(WORK INSTRUCTIONS):
Filter these entries so that only lines with the word "cldr" remain.

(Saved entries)
++++++++++++++++++++

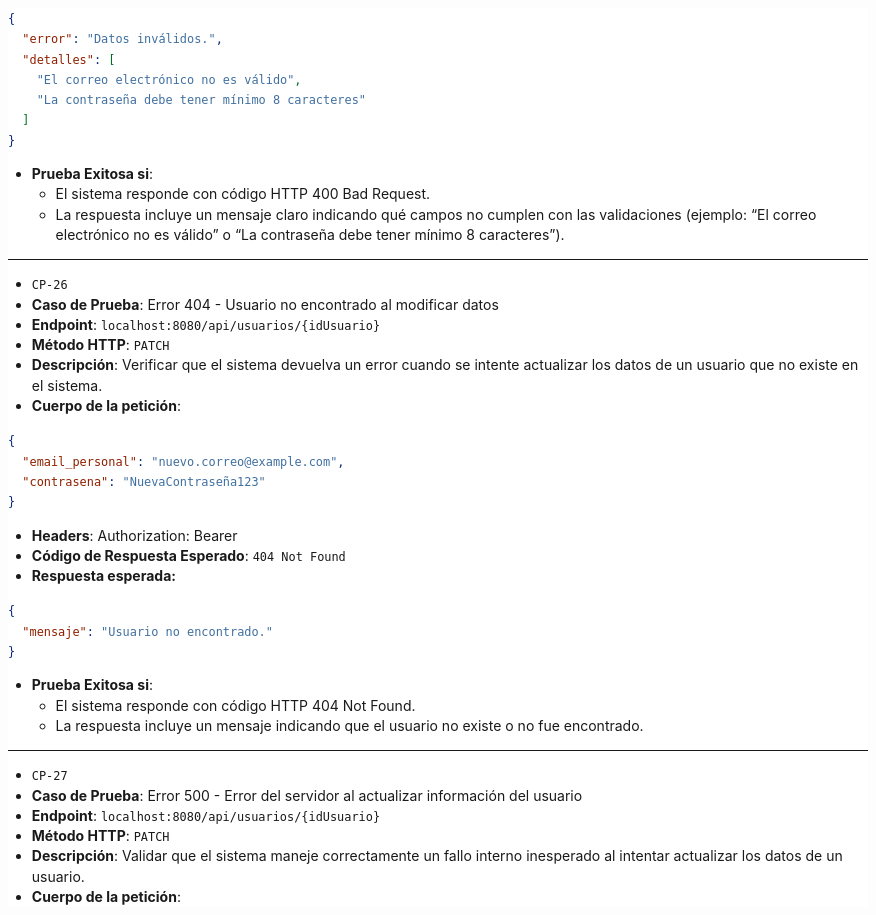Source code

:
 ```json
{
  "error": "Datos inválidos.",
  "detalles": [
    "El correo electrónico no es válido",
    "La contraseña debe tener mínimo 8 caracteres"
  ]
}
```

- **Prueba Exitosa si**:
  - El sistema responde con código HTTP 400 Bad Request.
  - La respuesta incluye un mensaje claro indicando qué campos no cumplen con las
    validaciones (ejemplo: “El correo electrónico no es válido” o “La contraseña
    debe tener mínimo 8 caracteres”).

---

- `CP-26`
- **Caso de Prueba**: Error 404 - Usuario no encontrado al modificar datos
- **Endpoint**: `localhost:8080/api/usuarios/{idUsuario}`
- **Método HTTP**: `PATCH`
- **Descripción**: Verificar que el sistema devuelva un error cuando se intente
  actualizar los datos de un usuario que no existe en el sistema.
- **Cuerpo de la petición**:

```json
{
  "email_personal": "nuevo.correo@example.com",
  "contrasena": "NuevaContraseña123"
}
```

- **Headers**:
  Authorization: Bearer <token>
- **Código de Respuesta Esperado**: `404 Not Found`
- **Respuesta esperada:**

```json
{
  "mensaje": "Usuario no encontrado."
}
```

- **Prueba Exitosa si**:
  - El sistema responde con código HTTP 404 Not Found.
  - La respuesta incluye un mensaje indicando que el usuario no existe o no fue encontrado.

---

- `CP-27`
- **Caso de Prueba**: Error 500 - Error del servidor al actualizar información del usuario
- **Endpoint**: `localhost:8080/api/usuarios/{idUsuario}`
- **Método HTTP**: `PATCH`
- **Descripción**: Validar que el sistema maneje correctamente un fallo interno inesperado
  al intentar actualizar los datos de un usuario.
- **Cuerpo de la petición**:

++++++++++++++++++++

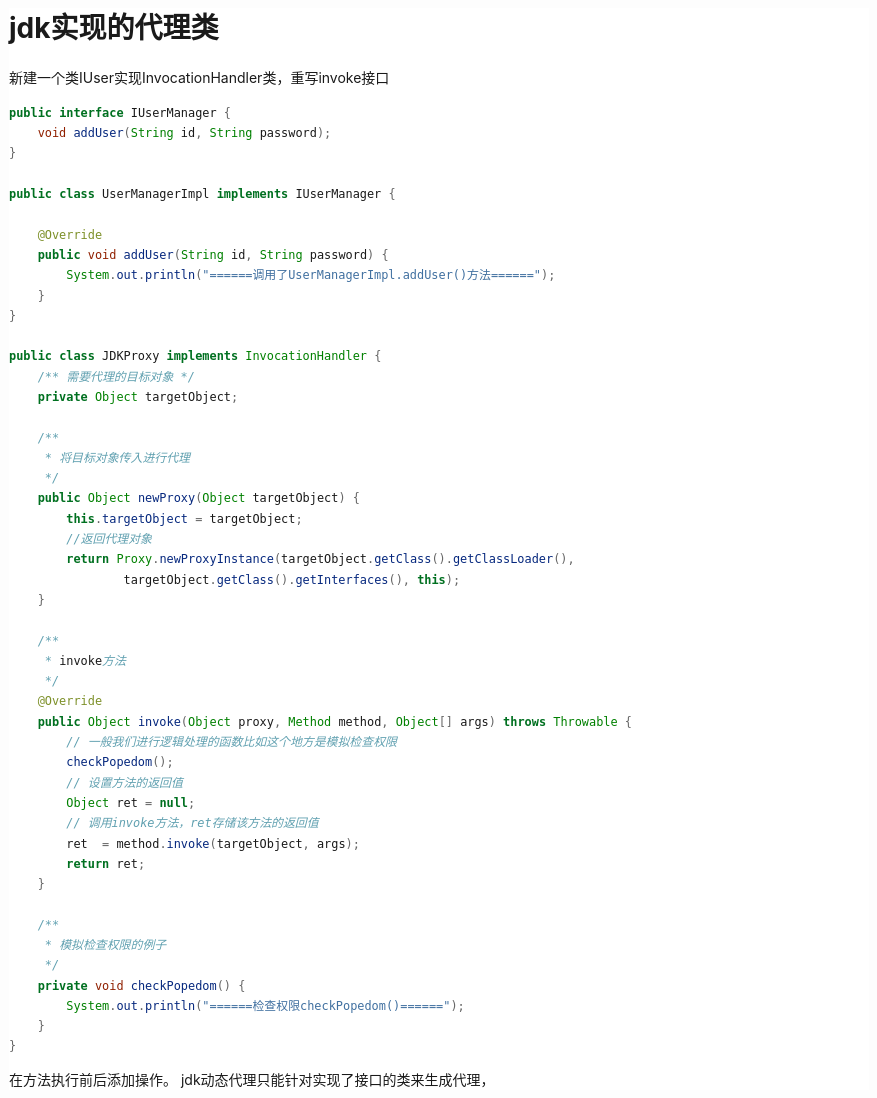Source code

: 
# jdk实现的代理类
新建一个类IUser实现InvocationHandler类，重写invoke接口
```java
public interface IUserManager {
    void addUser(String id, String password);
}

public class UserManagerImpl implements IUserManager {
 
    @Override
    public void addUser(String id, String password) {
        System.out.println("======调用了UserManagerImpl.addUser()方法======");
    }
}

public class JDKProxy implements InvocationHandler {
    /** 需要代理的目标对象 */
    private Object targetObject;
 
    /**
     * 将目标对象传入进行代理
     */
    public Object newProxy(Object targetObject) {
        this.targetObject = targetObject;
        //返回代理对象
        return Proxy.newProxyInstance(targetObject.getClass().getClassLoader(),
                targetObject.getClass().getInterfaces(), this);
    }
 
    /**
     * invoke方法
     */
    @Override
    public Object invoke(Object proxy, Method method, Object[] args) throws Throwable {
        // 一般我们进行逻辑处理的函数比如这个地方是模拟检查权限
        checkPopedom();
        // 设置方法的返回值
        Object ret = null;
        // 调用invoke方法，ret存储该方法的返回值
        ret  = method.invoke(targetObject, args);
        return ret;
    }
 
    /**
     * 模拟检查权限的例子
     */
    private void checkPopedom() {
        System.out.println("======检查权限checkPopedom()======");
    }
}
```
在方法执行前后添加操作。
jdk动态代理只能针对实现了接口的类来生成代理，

++++++++++++++++++++

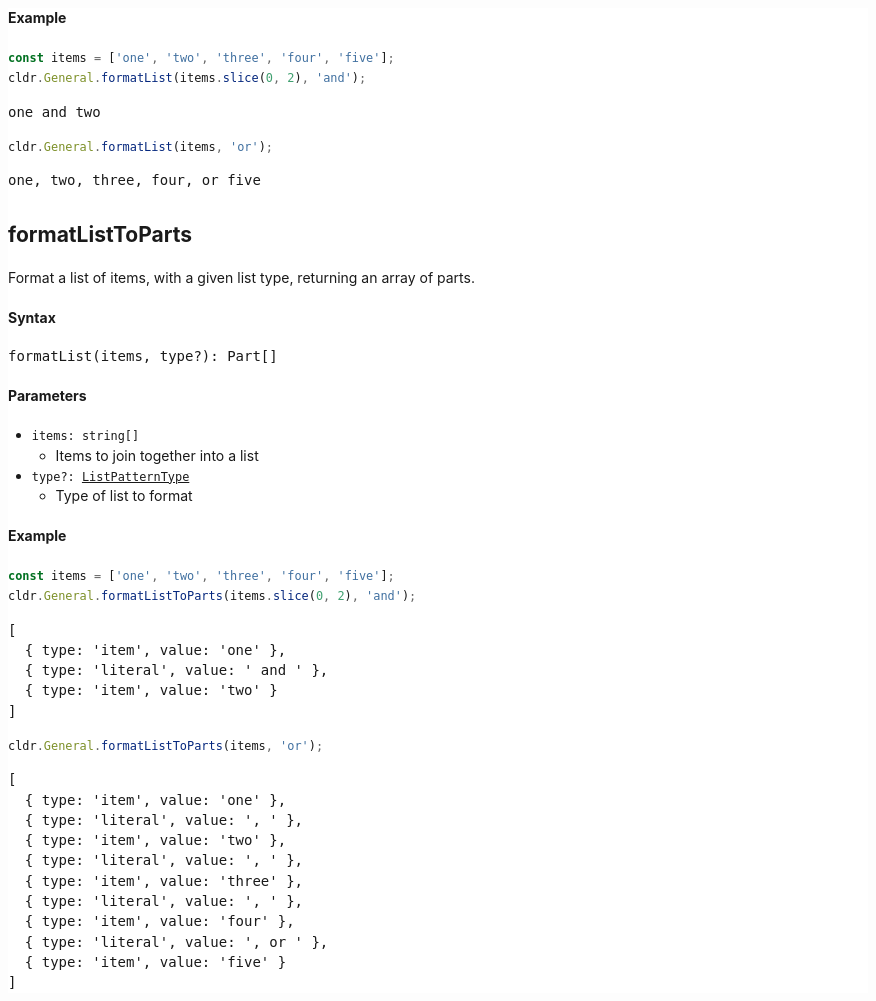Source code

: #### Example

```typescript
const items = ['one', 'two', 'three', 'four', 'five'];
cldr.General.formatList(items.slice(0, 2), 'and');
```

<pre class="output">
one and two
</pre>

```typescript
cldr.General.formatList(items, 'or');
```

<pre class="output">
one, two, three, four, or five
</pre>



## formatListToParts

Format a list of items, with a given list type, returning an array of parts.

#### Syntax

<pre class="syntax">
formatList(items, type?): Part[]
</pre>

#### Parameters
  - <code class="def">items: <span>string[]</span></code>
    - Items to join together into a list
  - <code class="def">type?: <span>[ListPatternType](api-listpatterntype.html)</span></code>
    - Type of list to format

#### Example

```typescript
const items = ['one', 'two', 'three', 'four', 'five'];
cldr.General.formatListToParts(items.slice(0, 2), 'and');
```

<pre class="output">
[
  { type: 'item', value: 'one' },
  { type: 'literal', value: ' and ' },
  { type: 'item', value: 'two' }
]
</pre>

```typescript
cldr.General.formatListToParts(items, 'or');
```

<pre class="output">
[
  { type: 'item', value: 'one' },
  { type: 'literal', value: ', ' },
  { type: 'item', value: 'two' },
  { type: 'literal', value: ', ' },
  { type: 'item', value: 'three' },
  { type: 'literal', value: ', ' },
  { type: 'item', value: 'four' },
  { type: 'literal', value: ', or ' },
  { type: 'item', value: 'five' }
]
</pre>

++++++++++++++++++++

(OUTPUT OF THE TASK):
cldr.General.formatList(items.slice(0, 2), 'and');
cldr.General.formatList(items, 'or');
cldr.General.formatListToParts(items.slice(0, 2), 'and');
cldr.General.formatListToParts(items, 'or');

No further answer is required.